Esto nos ha conducido a lo que Daniel Pastor denomina “la deriva neopunitivista de organismos y activistas como causa del desprestigio actual de los derechos humanos” y cuya mejor muestra la encontramos en el caso Penart v. Estonia, donde el Tribunal Europeo de Derechos Humanos, a pesar de que los actos cometidos por los acusados podían ser legales bajo el Derecho soviético en el tiempo de su comisión, condenó a estos por crímenes contra la humanidad que fueron definidos 4 décadas después de su comisión.

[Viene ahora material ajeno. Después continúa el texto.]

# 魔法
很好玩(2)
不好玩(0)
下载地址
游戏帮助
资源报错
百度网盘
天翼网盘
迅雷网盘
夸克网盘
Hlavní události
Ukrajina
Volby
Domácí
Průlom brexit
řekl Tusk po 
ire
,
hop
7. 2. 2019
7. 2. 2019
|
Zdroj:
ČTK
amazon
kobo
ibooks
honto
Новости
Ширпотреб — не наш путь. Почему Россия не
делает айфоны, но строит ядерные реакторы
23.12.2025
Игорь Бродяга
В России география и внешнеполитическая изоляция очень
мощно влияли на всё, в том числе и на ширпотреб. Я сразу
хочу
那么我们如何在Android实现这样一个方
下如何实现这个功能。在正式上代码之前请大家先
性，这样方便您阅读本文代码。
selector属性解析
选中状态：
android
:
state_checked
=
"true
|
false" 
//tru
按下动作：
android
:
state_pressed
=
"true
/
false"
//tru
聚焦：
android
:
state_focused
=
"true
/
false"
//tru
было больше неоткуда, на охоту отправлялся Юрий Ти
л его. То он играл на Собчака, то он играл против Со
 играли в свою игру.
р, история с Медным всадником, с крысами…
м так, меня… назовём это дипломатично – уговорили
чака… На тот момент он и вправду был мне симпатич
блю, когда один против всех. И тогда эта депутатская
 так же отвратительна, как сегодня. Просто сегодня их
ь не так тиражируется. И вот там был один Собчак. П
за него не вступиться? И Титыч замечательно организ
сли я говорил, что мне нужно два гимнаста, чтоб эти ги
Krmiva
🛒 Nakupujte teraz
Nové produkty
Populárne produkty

Esa idea de ninguna libertad para los enemigos de la libertad la vemos hoy reflejada en el derecho penal del enemigo de los Estados, que no es tan nuevo que digamos, si partimos de que, como bien demuestra Zaffaroni, la exclusión de los enemigos es tan vieja en el derecho penal como la disciplina misma. Ese es precisamente el oscuro y obsceno secreto del realmente existente derecho penal.

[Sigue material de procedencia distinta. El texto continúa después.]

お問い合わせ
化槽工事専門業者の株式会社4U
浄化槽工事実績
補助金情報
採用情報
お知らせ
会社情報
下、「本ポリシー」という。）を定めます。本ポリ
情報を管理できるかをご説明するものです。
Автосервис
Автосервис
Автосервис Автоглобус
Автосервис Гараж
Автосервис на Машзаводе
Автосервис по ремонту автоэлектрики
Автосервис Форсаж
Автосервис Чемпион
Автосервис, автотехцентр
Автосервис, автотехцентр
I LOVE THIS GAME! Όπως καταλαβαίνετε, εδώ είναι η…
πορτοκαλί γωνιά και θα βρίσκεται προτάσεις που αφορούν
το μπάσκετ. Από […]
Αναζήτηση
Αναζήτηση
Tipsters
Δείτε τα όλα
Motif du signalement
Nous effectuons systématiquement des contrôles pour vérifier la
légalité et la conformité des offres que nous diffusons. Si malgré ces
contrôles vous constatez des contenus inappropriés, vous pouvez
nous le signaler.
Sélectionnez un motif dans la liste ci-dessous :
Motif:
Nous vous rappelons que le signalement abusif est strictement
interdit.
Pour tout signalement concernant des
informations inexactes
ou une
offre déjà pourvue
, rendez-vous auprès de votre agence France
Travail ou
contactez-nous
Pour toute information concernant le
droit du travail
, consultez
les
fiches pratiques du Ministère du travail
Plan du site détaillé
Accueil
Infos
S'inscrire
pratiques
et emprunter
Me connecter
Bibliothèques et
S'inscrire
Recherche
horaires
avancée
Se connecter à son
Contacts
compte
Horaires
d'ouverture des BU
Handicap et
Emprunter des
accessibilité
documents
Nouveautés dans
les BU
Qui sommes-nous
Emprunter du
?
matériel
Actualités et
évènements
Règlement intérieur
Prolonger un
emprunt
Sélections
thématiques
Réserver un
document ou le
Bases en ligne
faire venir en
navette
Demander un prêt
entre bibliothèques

Reina hoy el neopunitivismo, el derecho penal máximo, el autoritarismo cool, el populismo penal, el lawfare. La regla es que no puede haber crimen sin pena y la pena puede ser impuesta en juicios mediáticos paralelos. Impera, como afirma Andrés Rosler, el “vale todo humanitario”, con “un Código Penal oficial para los amigos y un Código Penal ‘en las sombras’ para los enemigos” de los derechos humanos.